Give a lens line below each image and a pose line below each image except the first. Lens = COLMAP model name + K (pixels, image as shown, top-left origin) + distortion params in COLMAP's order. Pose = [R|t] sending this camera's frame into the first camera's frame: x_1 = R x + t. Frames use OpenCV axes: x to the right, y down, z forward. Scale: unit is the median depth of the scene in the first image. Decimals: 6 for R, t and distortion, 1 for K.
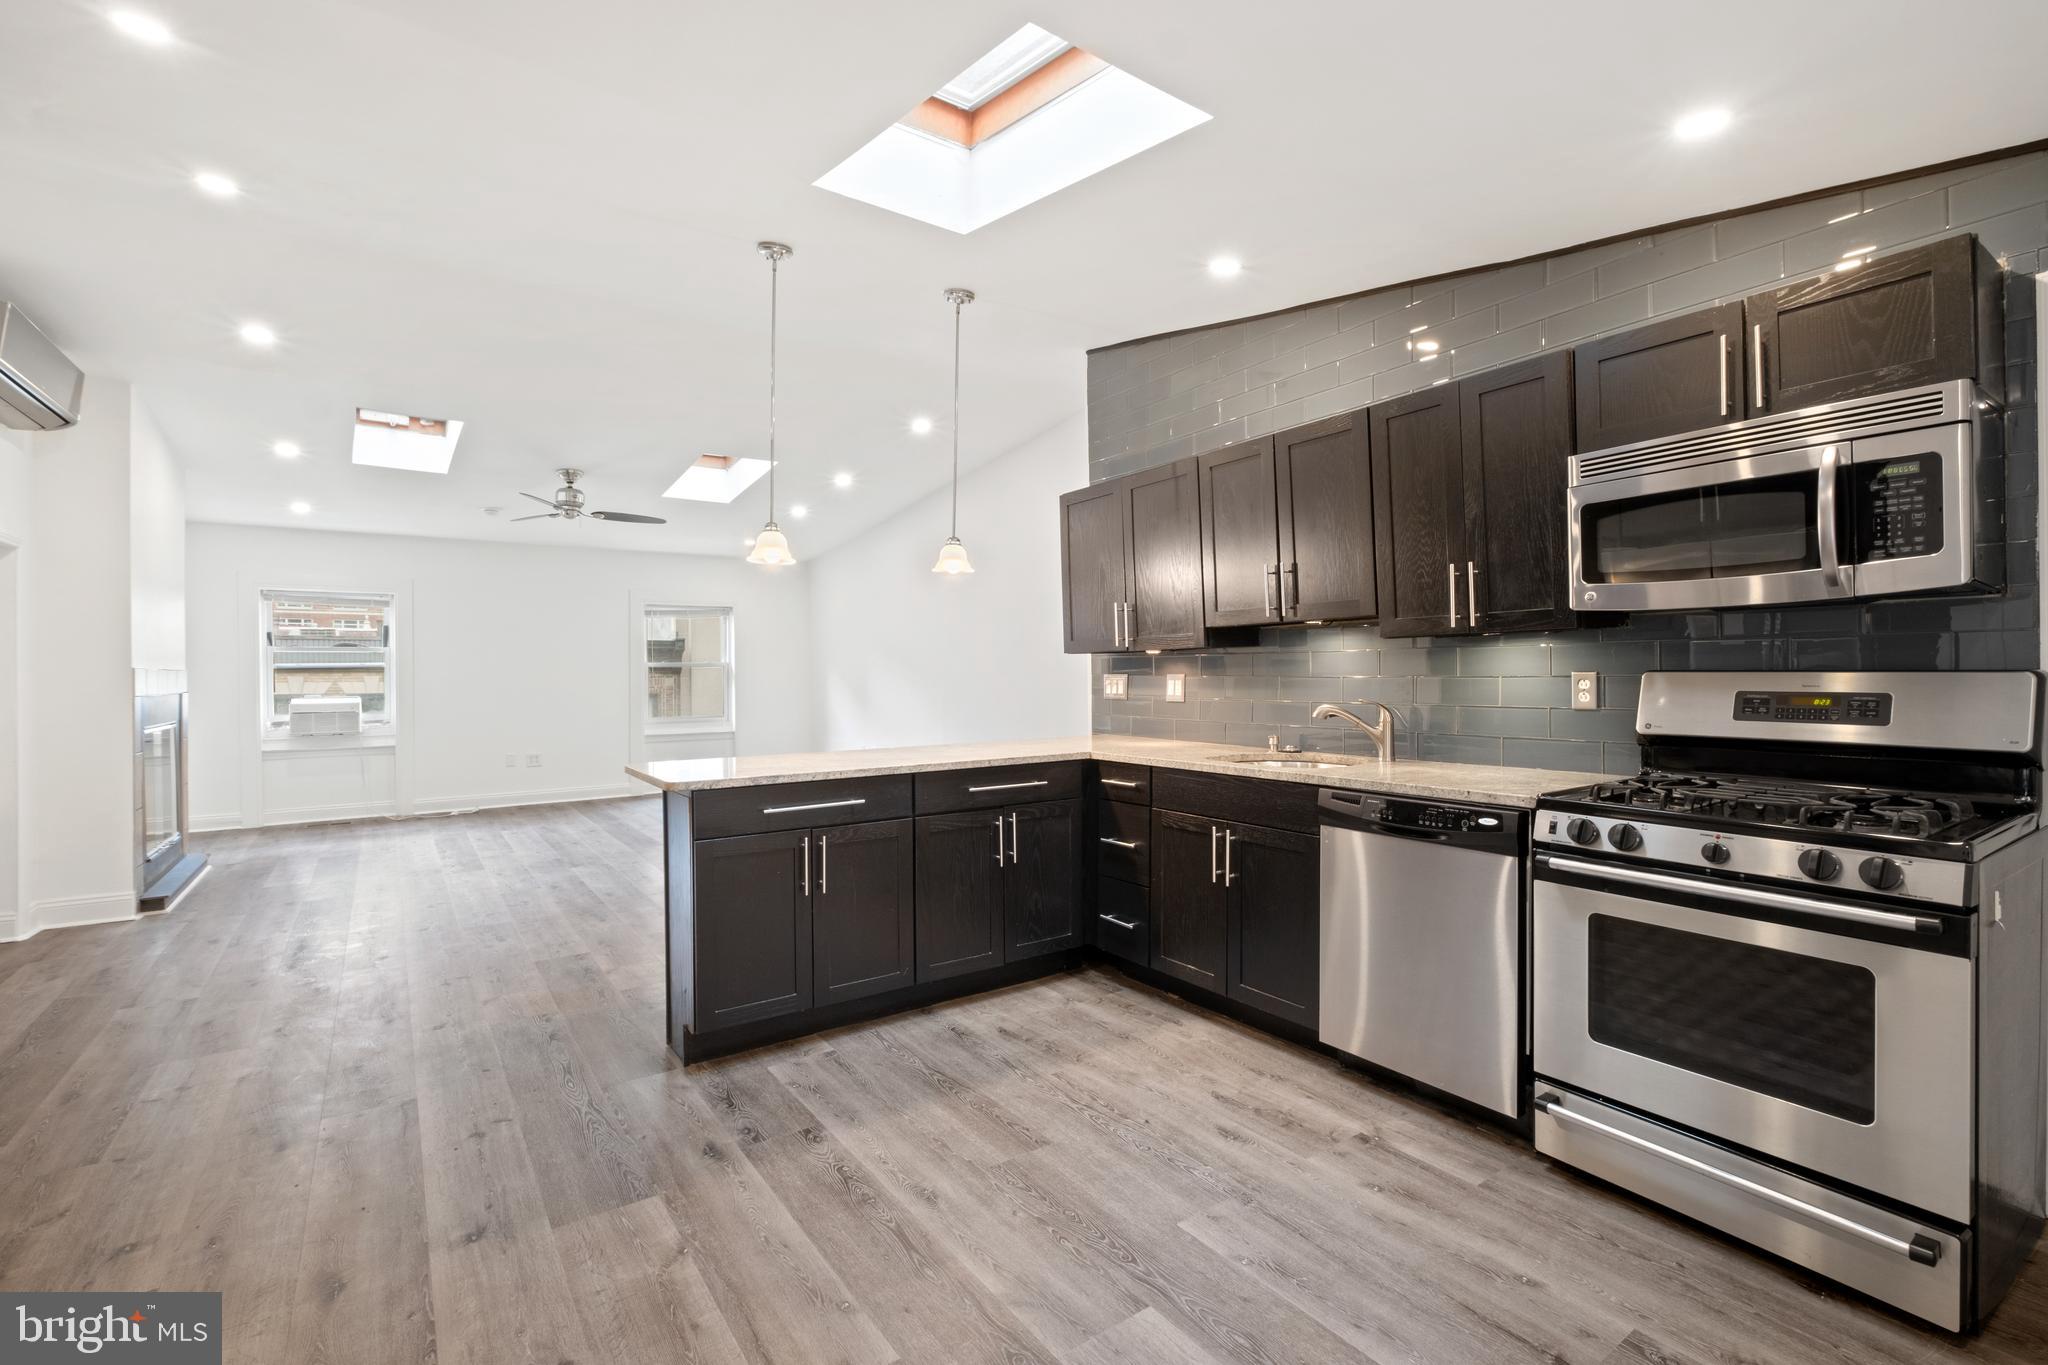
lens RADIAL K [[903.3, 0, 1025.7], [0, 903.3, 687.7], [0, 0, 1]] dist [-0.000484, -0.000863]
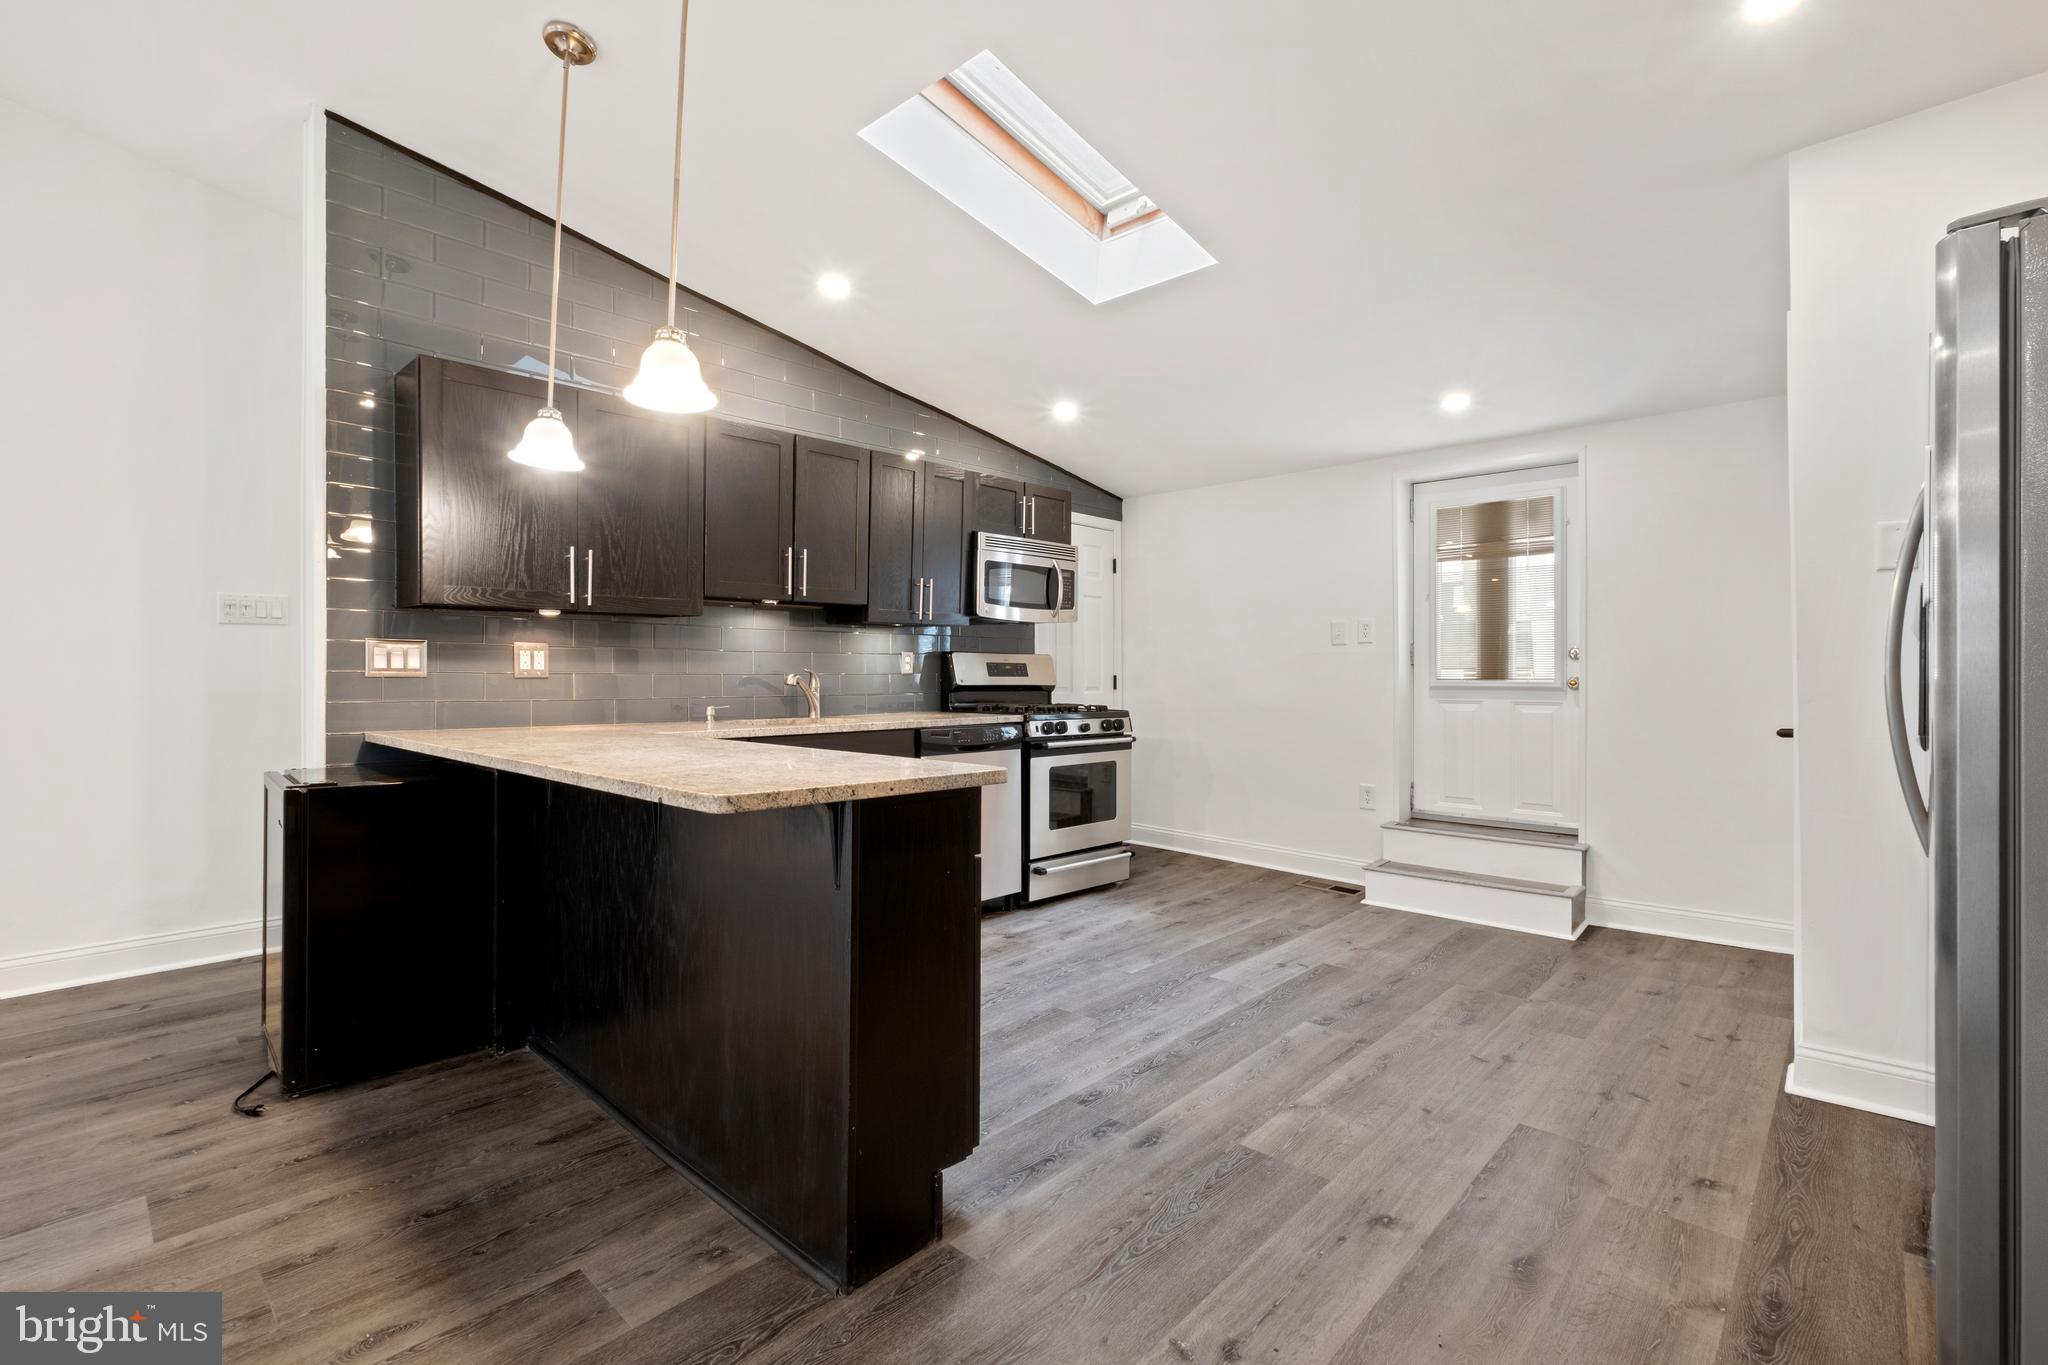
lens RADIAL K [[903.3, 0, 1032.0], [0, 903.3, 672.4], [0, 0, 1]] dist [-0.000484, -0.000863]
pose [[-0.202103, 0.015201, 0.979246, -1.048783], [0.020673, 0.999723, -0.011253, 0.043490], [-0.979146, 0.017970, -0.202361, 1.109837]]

#####

REQUIREMENT: Copy every line of the material above word for word. Leave out the pictures.

EXERCISE ANSWER:
Give a lens line below each image and a pose line below each image except the first. Lens = COLMAP model name + K (pixels, image as shown, top-left origin) + distortion params in COLMAP's order. Pose = [R|t] sending this camera's frame into the first camera's frame: x_1 = R x + t. Frames use OpenCV axes: x to the right, y down, z forward. Scale: unit is the median depth of the scene in the first image. Decimals: 6 for R, t and distortion, 1 for K.
lens RADIAL K [[903.3, 0, 1025.7], [0, 903.3, 687.7], [0, 0, 1]] dist [-0.000484, -0.000863]
lens RADIAL K [[903.3, 0, 1032.0], [0, 903.3, 672.4], [0, 0, 1]] dist [-0.000484, -0.000863]
pose [[-0.202103, 0.015201, 0.979246, -1.048783], [0.020673, 0.999723, -0.011253, 0.043490], [-0.979146, 0.017970, -0.202361, 1.109837]]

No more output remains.